### DATA TO PROCESS
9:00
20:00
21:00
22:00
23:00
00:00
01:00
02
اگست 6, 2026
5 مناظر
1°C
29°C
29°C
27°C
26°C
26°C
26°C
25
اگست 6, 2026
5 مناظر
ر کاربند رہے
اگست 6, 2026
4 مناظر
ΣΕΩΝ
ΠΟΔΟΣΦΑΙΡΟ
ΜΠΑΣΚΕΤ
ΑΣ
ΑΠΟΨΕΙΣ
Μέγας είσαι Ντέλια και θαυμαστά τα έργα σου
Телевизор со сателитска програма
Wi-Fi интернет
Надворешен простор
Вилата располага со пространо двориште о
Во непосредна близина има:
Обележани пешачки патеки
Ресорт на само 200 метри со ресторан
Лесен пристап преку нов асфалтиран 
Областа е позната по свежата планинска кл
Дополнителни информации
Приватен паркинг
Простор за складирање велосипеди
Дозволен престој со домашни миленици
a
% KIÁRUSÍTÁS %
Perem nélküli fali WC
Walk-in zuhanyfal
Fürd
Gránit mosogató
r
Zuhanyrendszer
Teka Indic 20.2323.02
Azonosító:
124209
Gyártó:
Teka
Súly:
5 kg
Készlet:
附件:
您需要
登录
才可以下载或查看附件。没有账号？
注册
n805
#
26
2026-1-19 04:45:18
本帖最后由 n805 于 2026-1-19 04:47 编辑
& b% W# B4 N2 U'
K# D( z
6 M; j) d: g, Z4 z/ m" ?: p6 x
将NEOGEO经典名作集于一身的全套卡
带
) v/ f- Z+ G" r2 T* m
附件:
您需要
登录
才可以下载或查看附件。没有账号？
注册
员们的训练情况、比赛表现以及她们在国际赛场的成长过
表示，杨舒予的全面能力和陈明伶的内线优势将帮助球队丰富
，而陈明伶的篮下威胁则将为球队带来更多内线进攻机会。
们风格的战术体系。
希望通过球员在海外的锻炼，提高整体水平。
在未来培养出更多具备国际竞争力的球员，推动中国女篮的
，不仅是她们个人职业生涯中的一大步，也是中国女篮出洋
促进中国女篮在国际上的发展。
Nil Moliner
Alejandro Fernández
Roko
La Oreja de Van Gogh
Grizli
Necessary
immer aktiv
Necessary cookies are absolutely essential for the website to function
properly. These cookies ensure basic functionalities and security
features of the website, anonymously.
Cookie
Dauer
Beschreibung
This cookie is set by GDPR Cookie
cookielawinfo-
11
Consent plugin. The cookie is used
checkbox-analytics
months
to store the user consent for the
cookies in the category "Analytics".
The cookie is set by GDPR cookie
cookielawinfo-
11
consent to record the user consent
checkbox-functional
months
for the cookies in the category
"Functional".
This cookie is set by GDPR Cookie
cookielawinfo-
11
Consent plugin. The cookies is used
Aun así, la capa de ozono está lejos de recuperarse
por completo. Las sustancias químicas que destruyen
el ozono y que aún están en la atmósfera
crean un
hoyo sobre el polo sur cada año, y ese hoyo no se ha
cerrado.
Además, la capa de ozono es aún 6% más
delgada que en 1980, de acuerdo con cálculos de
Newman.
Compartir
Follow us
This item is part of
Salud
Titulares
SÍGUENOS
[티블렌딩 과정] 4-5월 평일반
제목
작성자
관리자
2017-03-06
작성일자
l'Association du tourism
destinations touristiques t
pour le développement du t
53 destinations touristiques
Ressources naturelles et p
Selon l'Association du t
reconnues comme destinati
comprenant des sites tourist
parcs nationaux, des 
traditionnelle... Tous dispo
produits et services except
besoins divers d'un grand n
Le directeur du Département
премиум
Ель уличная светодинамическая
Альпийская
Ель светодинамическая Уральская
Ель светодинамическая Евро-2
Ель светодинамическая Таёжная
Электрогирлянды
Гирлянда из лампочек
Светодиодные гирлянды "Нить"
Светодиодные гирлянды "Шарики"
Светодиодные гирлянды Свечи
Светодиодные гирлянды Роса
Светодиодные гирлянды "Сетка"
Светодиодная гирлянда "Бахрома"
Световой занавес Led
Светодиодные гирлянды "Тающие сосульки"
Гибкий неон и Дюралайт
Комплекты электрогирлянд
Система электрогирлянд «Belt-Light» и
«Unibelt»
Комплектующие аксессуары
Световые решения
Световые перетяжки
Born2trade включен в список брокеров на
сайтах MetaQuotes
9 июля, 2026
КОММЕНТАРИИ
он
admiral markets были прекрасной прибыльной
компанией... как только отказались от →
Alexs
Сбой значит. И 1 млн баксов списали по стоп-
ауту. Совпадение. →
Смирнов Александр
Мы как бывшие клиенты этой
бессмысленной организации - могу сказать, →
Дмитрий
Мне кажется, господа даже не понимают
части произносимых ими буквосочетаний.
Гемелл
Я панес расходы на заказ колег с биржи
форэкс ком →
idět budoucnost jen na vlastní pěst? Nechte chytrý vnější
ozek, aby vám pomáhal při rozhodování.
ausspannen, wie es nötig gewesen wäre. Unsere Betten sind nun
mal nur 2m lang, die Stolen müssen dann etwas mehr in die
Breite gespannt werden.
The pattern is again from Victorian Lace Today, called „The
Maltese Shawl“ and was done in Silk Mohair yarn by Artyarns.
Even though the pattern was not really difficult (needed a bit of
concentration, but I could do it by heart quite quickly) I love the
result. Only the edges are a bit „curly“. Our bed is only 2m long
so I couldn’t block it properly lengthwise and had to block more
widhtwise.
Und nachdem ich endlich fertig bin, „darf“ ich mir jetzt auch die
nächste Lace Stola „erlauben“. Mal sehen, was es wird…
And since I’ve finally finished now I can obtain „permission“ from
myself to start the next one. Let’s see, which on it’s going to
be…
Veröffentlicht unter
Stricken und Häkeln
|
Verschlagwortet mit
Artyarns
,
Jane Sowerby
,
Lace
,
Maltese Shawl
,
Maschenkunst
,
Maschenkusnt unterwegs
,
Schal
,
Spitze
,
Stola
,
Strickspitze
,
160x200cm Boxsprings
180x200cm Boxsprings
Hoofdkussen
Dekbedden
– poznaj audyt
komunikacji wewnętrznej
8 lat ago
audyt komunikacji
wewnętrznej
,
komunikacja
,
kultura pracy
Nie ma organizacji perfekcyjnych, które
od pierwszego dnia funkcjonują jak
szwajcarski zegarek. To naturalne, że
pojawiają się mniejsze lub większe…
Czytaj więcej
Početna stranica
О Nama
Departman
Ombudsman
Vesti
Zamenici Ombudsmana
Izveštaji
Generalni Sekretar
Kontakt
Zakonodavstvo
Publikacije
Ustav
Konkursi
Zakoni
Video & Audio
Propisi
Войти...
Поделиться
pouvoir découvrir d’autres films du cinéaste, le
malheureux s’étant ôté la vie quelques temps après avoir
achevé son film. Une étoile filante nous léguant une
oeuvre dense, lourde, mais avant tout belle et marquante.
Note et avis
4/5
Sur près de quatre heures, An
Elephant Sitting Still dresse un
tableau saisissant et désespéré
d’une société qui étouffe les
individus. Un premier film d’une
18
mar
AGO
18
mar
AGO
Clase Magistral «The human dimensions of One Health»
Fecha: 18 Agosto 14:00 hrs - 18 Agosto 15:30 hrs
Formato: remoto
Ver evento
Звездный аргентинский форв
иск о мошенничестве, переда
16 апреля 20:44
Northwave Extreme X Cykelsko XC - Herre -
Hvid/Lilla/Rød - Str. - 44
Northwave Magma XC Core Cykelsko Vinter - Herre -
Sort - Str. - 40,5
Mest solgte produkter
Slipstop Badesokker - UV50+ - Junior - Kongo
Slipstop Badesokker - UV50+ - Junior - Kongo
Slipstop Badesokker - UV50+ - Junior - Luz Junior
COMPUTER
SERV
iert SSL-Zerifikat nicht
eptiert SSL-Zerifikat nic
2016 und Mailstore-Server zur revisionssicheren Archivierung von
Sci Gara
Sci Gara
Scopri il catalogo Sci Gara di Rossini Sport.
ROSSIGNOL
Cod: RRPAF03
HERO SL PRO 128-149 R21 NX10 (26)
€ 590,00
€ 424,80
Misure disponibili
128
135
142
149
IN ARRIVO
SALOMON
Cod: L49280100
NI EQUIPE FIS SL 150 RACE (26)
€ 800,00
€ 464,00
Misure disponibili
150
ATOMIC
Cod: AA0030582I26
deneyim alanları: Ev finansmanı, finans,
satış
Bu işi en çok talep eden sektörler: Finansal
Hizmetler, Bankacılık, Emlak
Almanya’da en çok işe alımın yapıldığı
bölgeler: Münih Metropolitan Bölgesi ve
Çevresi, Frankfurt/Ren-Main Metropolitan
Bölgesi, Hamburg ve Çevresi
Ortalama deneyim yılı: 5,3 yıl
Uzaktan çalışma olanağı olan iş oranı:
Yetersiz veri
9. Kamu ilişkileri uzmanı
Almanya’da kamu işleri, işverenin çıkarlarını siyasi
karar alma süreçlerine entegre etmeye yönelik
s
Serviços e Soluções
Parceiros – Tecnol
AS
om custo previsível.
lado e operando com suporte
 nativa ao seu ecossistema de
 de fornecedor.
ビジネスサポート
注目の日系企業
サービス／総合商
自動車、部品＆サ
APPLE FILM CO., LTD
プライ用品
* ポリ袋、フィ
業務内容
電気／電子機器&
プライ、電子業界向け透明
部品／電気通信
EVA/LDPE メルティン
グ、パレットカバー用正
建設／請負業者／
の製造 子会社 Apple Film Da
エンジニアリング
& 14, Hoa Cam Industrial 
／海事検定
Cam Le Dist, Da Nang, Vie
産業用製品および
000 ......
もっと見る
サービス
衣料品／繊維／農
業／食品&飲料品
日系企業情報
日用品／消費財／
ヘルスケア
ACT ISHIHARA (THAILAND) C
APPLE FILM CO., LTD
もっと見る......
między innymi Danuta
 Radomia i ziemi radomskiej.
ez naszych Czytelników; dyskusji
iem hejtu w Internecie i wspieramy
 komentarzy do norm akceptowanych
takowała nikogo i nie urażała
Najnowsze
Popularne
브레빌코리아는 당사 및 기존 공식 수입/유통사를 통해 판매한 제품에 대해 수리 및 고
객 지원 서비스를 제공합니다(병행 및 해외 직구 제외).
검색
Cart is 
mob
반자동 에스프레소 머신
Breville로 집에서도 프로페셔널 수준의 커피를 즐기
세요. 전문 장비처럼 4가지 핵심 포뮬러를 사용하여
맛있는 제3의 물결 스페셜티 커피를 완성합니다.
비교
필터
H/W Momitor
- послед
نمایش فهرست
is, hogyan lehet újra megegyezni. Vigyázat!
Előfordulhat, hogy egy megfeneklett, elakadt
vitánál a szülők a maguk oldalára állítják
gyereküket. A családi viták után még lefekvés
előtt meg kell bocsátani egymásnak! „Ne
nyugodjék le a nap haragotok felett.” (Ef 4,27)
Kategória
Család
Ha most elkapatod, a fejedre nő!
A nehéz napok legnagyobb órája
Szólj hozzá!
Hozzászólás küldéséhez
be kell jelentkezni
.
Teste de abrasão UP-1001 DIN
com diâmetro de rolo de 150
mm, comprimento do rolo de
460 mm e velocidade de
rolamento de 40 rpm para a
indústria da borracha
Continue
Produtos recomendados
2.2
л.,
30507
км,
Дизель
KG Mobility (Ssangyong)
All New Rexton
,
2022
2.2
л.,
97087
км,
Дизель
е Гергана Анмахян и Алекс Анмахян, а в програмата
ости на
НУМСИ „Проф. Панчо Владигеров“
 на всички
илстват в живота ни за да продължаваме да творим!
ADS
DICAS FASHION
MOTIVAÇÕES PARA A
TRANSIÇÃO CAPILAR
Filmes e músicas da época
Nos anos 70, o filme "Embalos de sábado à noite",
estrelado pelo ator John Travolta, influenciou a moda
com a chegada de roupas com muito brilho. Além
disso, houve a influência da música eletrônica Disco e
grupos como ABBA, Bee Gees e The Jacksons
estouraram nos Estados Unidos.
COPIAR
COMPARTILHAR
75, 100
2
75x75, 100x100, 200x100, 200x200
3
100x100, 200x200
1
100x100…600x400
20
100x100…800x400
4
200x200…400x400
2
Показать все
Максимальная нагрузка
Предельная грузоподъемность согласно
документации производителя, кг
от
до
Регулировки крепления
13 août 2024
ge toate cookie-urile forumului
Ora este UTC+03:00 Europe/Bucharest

### DESCRIPTION OF THE TASK
Go through the material line by line. Show each line that contains the string "cookies".

### TASK RESPONSE
Necessary cookies are absolutely essential for the website to function
properly. These cookies ensure basic functionalities and security
cookies in the category "Analytics".
for the cookies in the category
Consent plugin. The cookies is used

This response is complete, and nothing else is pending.